Content starts
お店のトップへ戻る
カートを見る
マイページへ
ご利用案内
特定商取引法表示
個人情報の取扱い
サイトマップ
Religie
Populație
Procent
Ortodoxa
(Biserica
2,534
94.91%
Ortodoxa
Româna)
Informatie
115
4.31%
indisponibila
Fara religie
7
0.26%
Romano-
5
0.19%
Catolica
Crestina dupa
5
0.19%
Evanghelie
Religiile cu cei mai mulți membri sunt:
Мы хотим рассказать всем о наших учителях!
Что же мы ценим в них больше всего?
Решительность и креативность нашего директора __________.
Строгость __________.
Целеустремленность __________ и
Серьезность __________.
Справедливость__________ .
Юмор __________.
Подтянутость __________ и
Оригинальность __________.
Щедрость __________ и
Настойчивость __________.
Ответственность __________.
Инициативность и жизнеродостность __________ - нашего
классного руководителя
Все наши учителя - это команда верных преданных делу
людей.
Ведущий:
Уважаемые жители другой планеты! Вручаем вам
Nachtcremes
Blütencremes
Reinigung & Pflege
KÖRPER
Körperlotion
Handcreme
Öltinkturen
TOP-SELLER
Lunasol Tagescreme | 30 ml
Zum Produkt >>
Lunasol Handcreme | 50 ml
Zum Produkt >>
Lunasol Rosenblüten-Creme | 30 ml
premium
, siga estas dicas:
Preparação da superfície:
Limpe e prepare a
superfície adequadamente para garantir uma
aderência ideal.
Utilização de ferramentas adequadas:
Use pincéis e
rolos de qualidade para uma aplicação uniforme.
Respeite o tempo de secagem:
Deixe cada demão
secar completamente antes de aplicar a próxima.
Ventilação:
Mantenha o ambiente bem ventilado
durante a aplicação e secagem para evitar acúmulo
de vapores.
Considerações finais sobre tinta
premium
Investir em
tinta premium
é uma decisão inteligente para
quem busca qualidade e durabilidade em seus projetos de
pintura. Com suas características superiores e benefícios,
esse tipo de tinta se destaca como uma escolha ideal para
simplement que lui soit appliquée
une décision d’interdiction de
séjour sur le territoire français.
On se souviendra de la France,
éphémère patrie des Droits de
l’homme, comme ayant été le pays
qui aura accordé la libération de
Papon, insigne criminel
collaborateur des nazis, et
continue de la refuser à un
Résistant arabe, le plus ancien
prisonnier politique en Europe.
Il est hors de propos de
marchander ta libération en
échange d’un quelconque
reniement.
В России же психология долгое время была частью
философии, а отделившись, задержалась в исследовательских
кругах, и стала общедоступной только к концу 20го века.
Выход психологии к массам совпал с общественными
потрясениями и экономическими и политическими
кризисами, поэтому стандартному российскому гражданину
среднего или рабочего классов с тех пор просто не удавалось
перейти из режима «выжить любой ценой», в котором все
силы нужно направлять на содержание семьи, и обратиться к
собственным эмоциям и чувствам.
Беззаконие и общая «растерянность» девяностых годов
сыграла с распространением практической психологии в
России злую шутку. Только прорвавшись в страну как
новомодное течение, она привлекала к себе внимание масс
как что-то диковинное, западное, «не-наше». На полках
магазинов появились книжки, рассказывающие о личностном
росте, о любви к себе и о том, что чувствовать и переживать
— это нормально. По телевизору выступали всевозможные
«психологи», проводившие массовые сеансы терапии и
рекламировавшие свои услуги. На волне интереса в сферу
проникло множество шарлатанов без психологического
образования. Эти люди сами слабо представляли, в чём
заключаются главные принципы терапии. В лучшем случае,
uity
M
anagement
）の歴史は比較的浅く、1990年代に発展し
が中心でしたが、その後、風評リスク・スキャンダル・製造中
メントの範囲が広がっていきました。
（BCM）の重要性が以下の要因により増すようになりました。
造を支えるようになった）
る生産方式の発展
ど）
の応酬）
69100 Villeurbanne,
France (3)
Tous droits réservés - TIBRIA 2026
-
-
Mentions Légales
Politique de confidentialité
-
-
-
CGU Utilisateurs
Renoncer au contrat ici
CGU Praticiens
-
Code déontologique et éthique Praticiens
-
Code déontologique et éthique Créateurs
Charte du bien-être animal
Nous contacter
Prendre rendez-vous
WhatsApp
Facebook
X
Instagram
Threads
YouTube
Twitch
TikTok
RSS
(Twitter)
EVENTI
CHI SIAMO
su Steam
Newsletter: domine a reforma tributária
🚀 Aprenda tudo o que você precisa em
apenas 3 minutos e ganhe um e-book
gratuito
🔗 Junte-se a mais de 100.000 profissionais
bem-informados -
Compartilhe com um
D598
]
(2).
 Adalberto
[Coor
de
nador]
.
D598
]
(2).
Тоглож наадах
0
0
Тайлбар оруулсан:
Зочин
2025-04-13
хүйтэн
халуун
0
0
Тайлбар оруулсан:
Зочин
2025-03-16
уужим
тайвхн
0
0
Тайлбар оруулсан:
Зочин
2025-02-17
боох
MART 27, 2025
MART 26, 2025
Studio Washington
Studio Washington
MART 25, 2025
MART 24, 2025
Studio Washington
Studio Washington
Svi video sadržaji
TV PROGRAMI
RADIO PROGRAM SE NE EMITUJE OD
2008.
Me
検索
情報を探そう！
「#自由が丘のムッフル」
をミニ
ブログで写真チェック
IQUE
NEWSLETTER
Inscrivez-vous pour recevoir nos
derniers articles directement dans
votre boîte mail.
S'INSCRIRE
Content ends
Work instructions:
Each entry above must be repeated word for word.

Exercise output:
お店のトップへ戻る
カートを見る
マイページへ
ご利用案内
特定商取引法表示
個人情報の取扱い
サイトマップ
Religie
Populație
Procent
Ortodoxa
(Biserica
2,534
94.91%
Ortodoxa
Româna)
Informatie
115
4.31%
indisponibila
Fara religie
7
0.26%
Romano-
5
0.19%
Catolica
Crestina dupa
5
0.19%
Evanghelie
Religiile cu cei mai mulți membri sunt:
Мы хотим рассказать всем о наших учителях!
Что же мы ценим в них больше всего?
Решительность и креативность нашего директора __________.
Строгость __________.
Целеустремленность __________ и
Серьезность __________.
Справедливость__________ .
Юмор __________.
Подтянутость __________ и
Оригинальность __________.
Щедрость __________ и
Настойчивость __________.
Ответственность __________.
Инициативность и жизнеродостность __________ - нашего
классного руководителя
Все наши учителя - это команда верных преданных делу
людей.
Ведущий:
Уважаемые жители другой планеты! Вручаем вам
Nachtcremes
Blütencremes
Reinigung & Pflege
KÖRPER
Körperlotion
Handcreme
Öltinkturen
TOP-SELLER
Lunasol Tagescreme | 30 ml
Zum Produkt >>
Lunasol Handcreme | 50 ml
Zum Produkt >>
Lunasol Rosenblüten-Creme | 30 ml
premium
, siga estas dicas:
Preparação da superfície:
Limpe e prepare a
superfície adequadamente para garantir uma
aderência ideal.
Utilização de ferramentas adequadas:
Use pincéis e
rolos de qualidade para uma aplicação uniforme.
Respeite o tempo de secagem:
Deixe cada demão
secar completamente antes de aplicar a próxima.
Ventilação:
Mantenha o ambiente bem ventilado
durante a aplicação e secagem para evitar acúmulo
de vapores.
Considerações finais sobre tinta
premium
Investir em
tinta premium
é uma decisão inteligente para
quem busca qualidade e durabilidade em seus projetos de
pintura. Com suas características superiores e benefícios,
esse tipo de tinta se destaca como uma escolha ideal para
simplement que lui soit appliquée
une décision d’interdiction de
séjour sur le territoire français.
On se souviendra de la France,
éphémère patrie des Droits de
l’homme, comme ayant été le pays
qui aura accordé la libération de
Papon, insigne criminel
collaborateur des nazis, et
continue de la refuser à un
Résistant arabe, le plus ancien
prisonnier politique en Europe.
Il est hors de propos de
marchander ta libération en
échange d’un quelconque
reniement.
В России же психология долгое время была частью
философии, а отделившись, задержалась в исследовательских
кругах, и стала общедоступной только к концу 20го века.
Выход психологии к массам совпал с общественными
потрясениями и экономическими и политическими
кризисами, поэтому стандартному российскому гражданину
среднего или рабочего классов с тех пор просто не удавалось
перейти из режима «выжить любой ценой», в котором все
силы нужно направлять на содержание семьи, и обратиться к
собственным эмоциям и чувствам.
Беззаконие и общая «растерянность» девяностых годов
сыграла с распространением практической психологии в
России злую шутку. Только прорвавшись в страну как
новомодное течение, она привлекала к себе внимание масс
как что-то диковинное, западное, «не-наше». На полках
магазинов появились книжки, рассказывающие о личностном
росте, о любви к себе и о том, что чувствовать и переживать
— это нормально. По телевизору выступали всевозможные
«психологи», проводившие массовые сеансы терапии и
рекламировавшие свои услуги. На волне интереса в сферу
проникло множество шарлатанов без психологического
образования. Эти люди сами слабо представляли, в чём
заключаются главные принципы терапии. В лучшем случае,
uity
M
anagement
）の歴史は比較的浅く、1990年代に発展し
が中心でしたが、その後、風評リスク・スキャンダル・製造中
メントの範囲が広がっていきました。
（BCM）の重要性が以下の要因により増すようになりました。
造を支えるようになった）
る生産方式の発展
ど）
の応酬）
69100 Villeurbanne,
France (3)
Tous droits réservés - TIBRIA 2026
-
-
Mentions Légales
Politique de confidentialité
-
-
-
CGU Utilisateurs
Renoncer au contrat ici
CGU Praticiens
-
Code déontologique et éthique Praticiens
-
Code déontologique et éthique Créateurs
Charte du bien-être animal
Nous contacter
Prendre rendez-vous
WhatsApp
Facebook
X
Instagram
Threads
YouTube
Twitch
TikTok
RSS
(Twitter)
EVENTI
CHI SIAMO
su Steam
Newsletter: domine a reforma tributária
🚀 Aprenda tudo o que você precisa em
apenas 3 minutos e ganhe um e-book
gratuito
🔗 Junte-se a mais de 100.000 profissionais
bem-informados -
Compartilhe com um
D598
]
(2).
 Adalberto
[Coor
de
nador]
.
D598
]
(2).
Тоглож наадах
0
0
Тайлбар оруулсан:
Зочин
2025-04-13
хүйтэн
халуун
0
0
Тайлбар оруулсан:
Зочин
2025-03-16
уужим
тайвхн
0
0
Тайлбар оруулсан:
Зочин
2025-02-17
боох
MART 27, 2025
MART 26, 2025
Studio Washington
Studio Washington
MART 25, 2025
MART 24, 2025
Studio Washington
Studio Washington
Svi video sadržaji
TV PROGRAMI
RADIO PROGRAM SE NE EMITUJE OD
2008.
Me
検索
情報を探そう！
「#自由が丘のムッフル」
をミニ
ブログで写真チェック
IQUE
NEWSLETTER
Inscrivez-vous pour recevoir nos
derniers articles directement dans
votre boîte mail.
S'INSCRIRE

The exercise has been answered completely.